Data entries
__________________________________________________

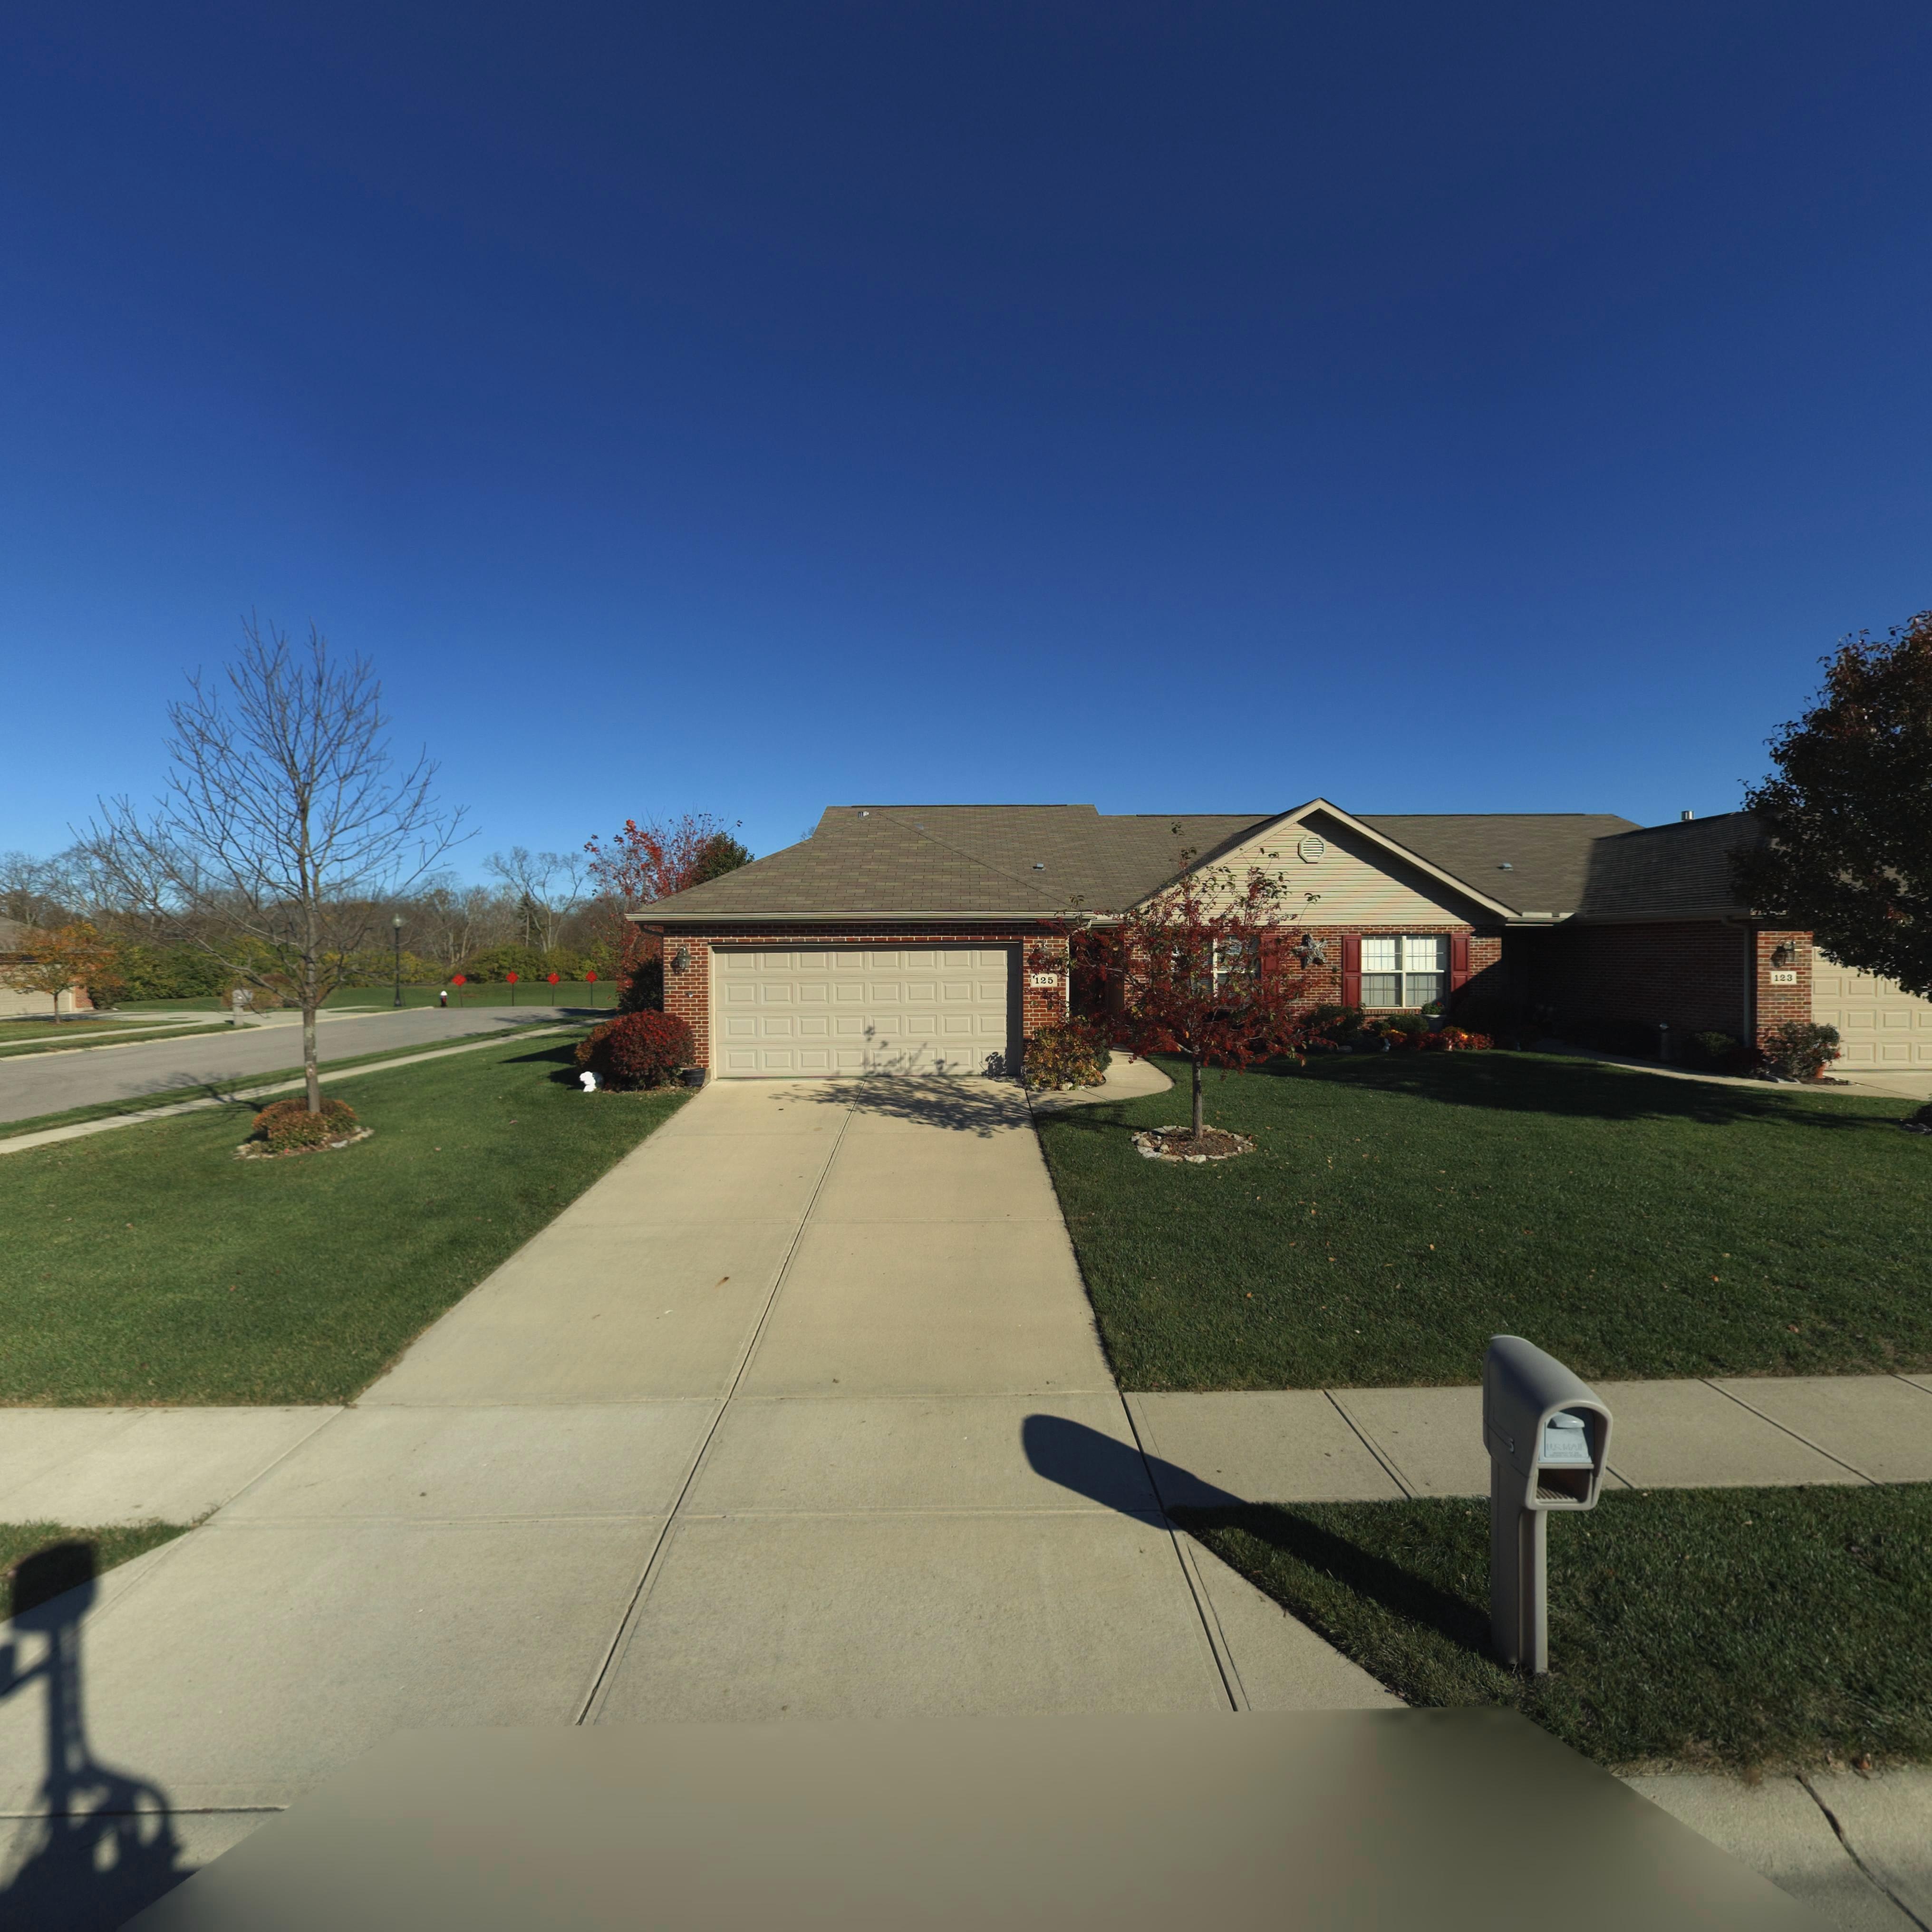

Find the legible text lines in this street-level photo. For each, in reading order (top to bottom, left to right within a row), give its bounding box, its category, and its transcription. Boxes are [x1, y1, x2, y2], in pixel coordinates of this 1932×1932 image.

[1034, 976, 1054, 985] StreetNumber: 125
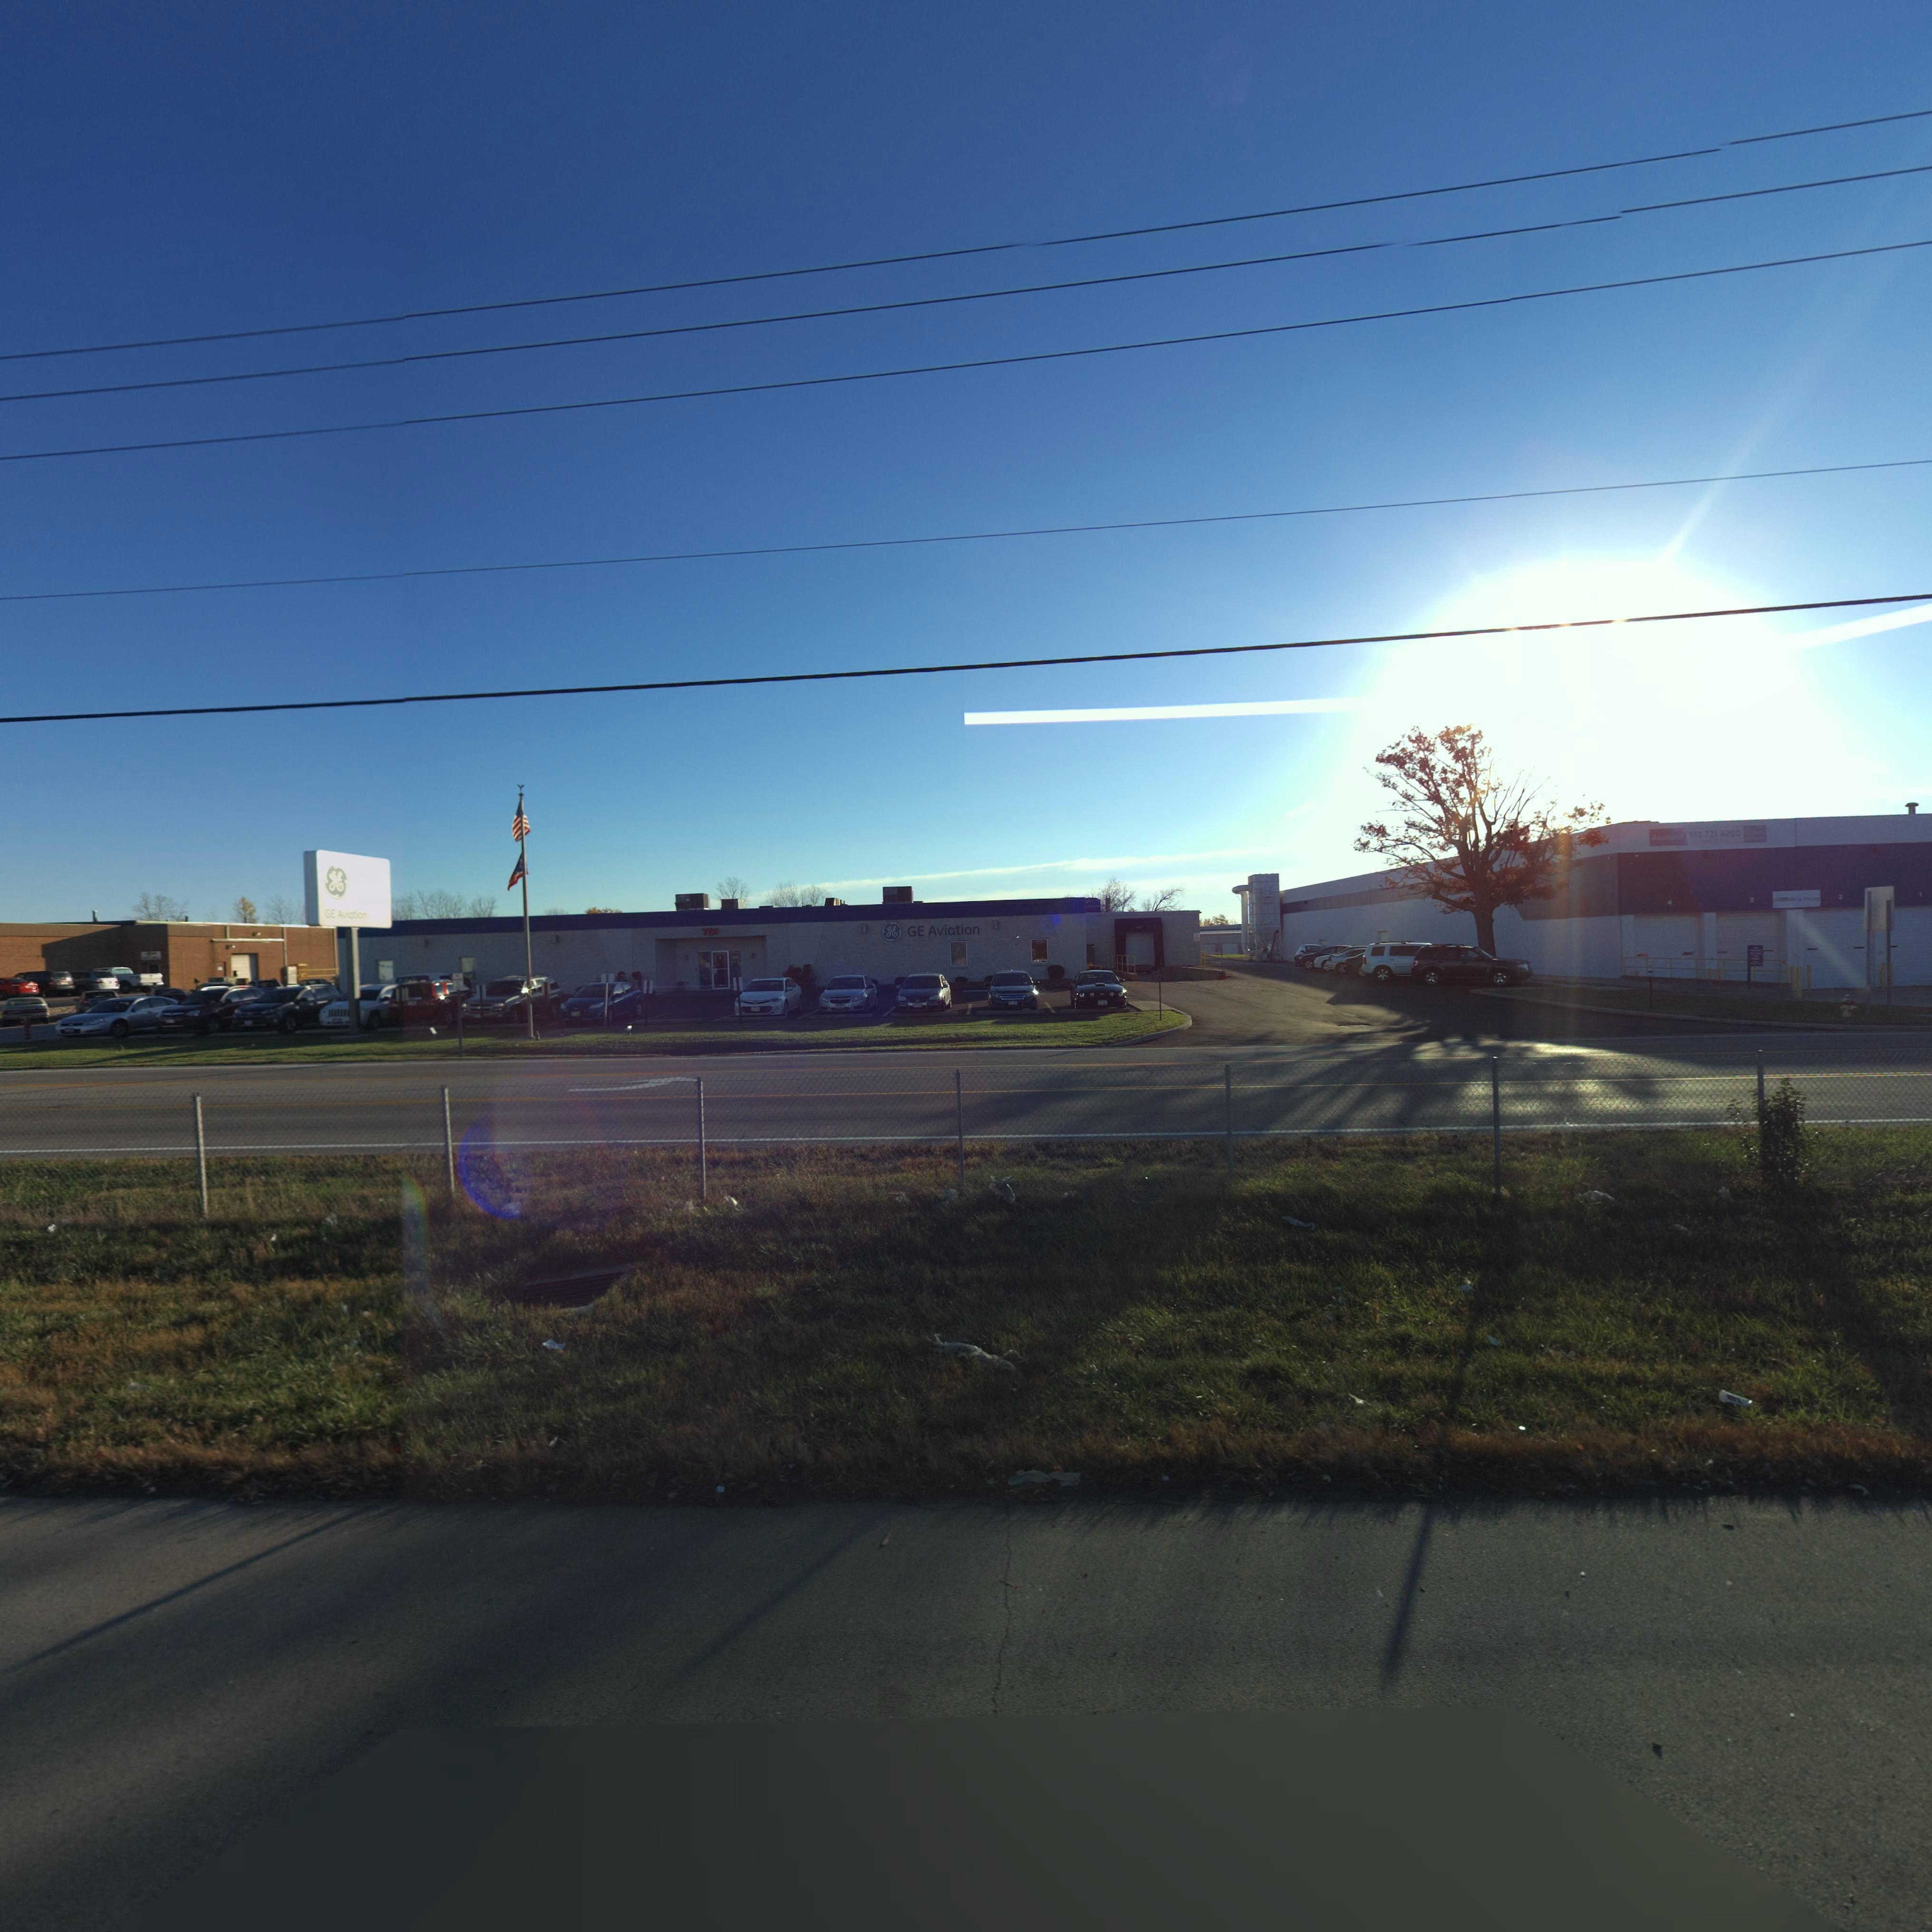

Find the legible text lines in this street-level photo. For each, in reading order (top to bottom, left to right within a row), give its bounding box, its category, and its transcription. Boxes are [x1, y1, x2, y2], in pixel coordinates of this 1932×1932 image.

[1689, 829, 1740, 838] None: 513-721-4200
[328, 869, 344, 894] None: gE
[322, 907, 369, 924] BusinessName: GE Aviation
[701, 927, 720, 937] StreetNumber: 701
[906, 922, 985, 941] BusinessName: GE Aviation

__________________________________________________

Task statement. Reproduce every line of the data above word for word, leaving out the pictures.

Expected answer.
Find the legible text lines in this street-level photo. For each, in reading order (top to bottom, left to right within a row), give its bounding box, its category, and its transcription. Boxes are [x1, y1, x2, y2], in pixel coordinates of this 1932×1932 image.

[1034, 976, 1054, 985] StreetNumber: 125

Find the legible text lines in this street-level photo. For each, in reading order (top to bottom, left to right within a row), give its bounding box, its category, and its transcription. Boxes are [x1, y1, x2, y2], in pixel coordinates of this 1932×1932 image.

[1689, 829, 1740, 838] None: 513-721-4200
[328, 869, 344, 894] None: gE
[322, 907, 369, 924] BusinessName: GE Aviation
[701, 927, 720, 937] StreetNumber: 701
[906, 922, 985, 941] BusinessName: GE Aviation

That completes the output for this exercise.